**Extracted data entries:**
***

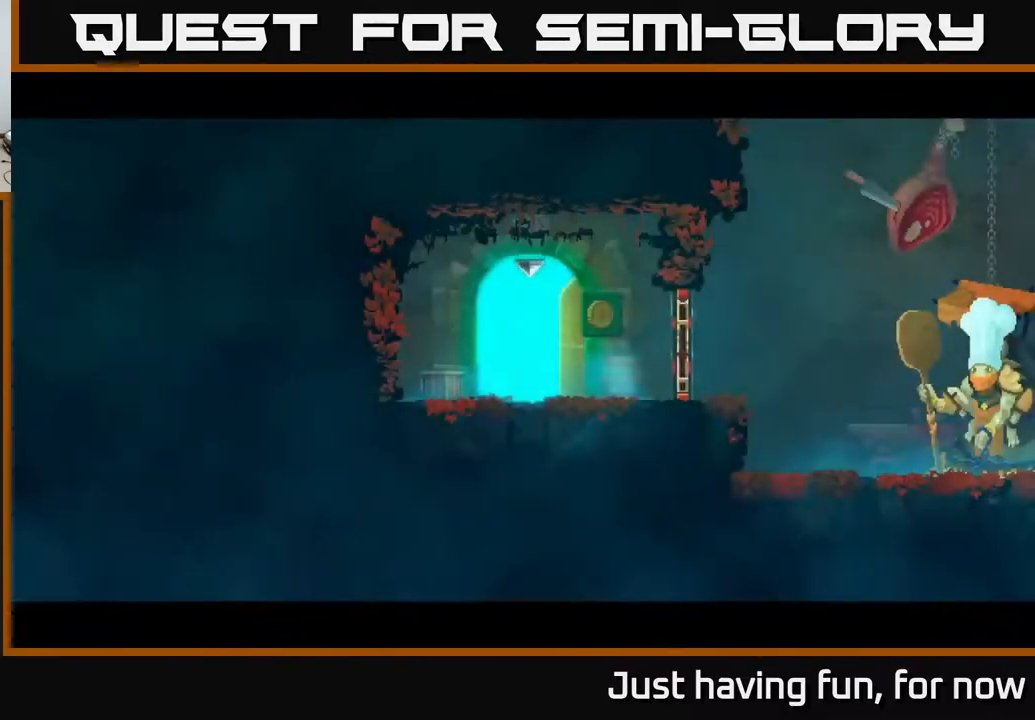
{"buttons": [], "left_stick": "right", "right_stick": "center", "events": [[267, "left_stick", "right"]]}
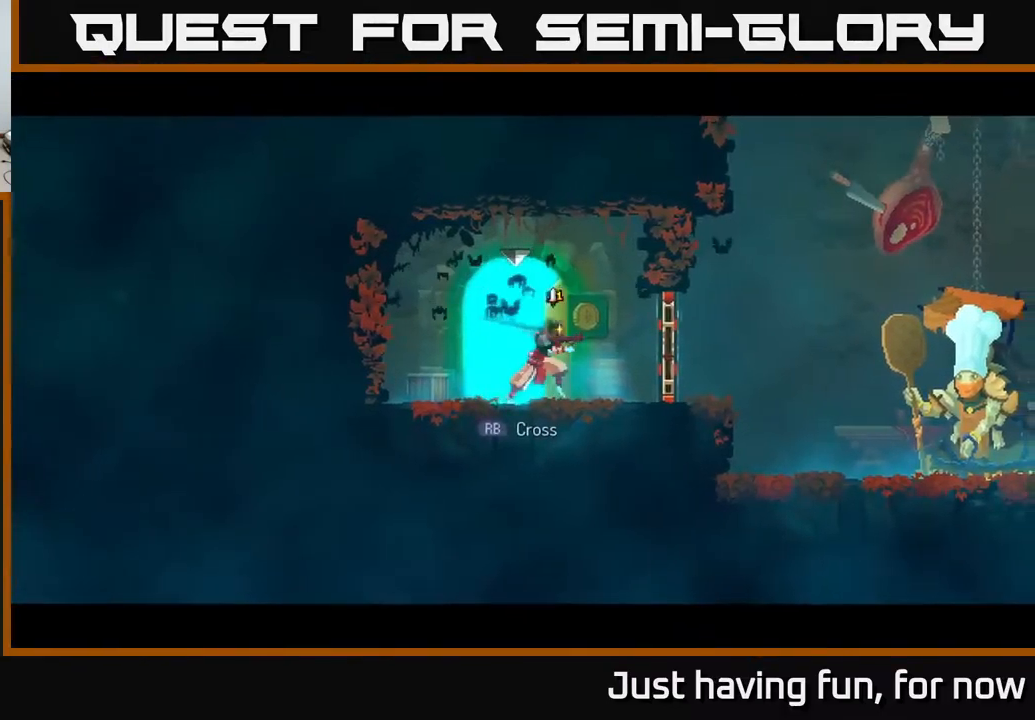
{"buttons": ["B"], "left_stick": "right", "right_stick": "center", "events": [[200, "R1", "down"], [317, "R1", "up"], [367, "B", "down"]]}
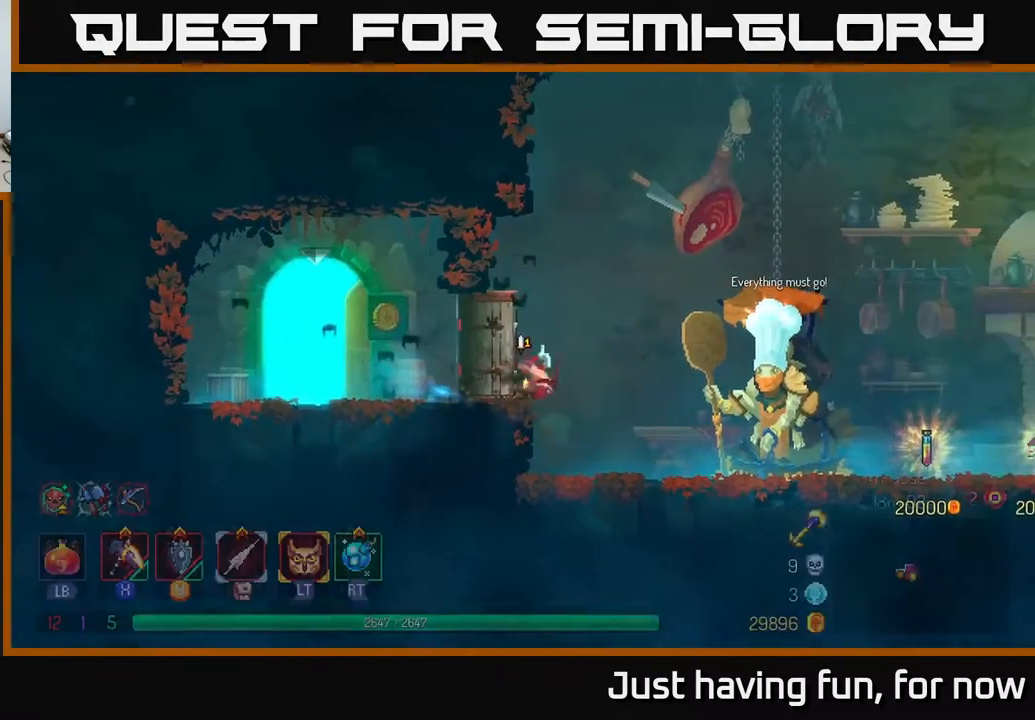
{"buttons": [], "left_stick": "right", "right_stick": "center", "events": [[33, "B", "up"]]}
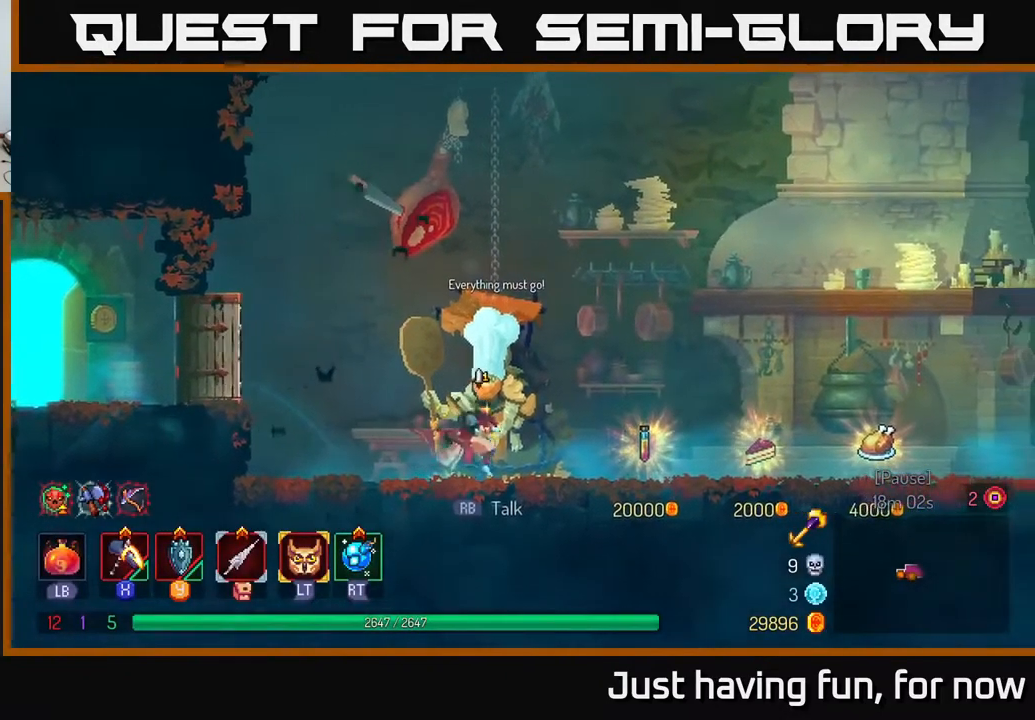
{"buttons": [], "left_stick": "left", "right_stick": "center", "events": [[167, "left_stick", "up-right"], [317, "left_stick", "left"]]}
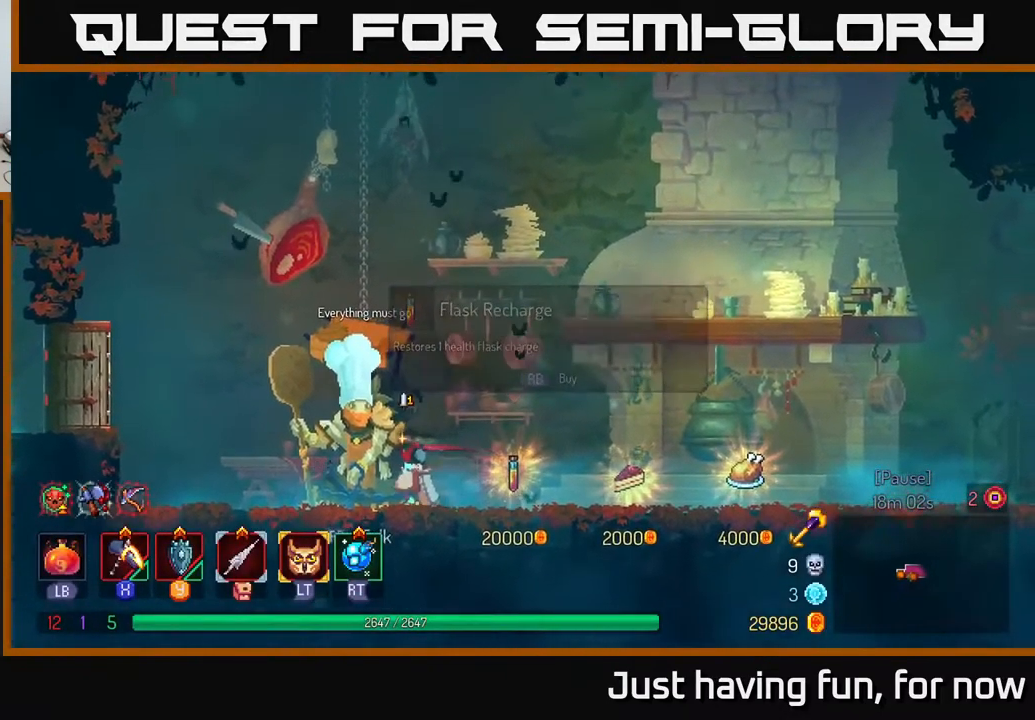
{"buttons": [], "left_stick": "left", "right_stick": "center", "events": []}
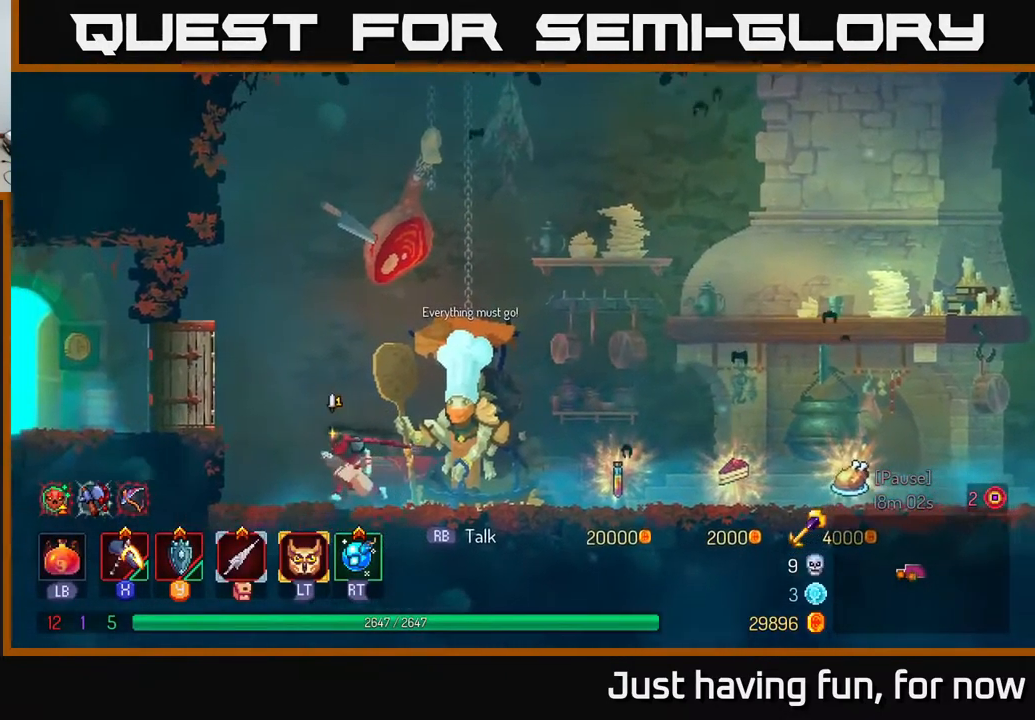
{"buttons": ["B"], "left_stick": "left", "right_stick": "center", "events": [[100, "A", "down"], [333, "A", "up"], [383, "B", "down"]]}
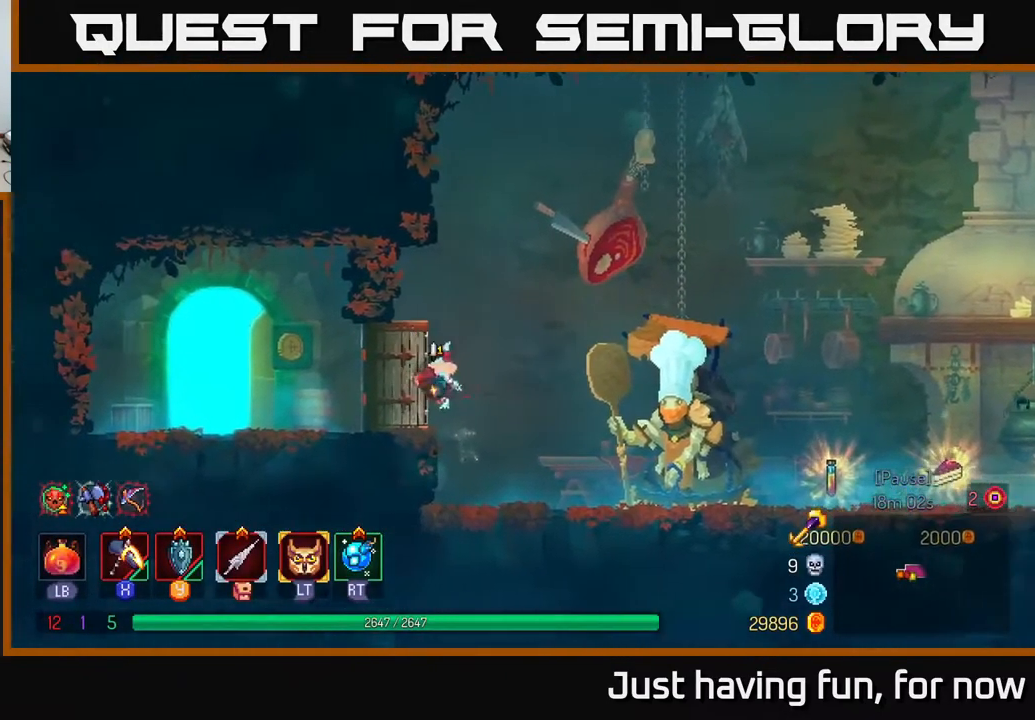
{"buttons": [], "left_stick": "left", "right_stick": "center", "events": [[17, "B", "up"]]}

***

**Task objective:**
If a line in the data holds the string "down", copy that line.

**Solution for this task:**
{"buttons": ["B"], "left_stick": "right", "right_stick": "center", "events": [[200, "R1", "down"], [317, "R1", "up"], [367, "B", "down"]]}
{"buttons": ["B"], "left_stick": "left", "right_stick": "center", "events": [[100, "A", "down"], [333, "A", "up"], [383, "B", "down"]]}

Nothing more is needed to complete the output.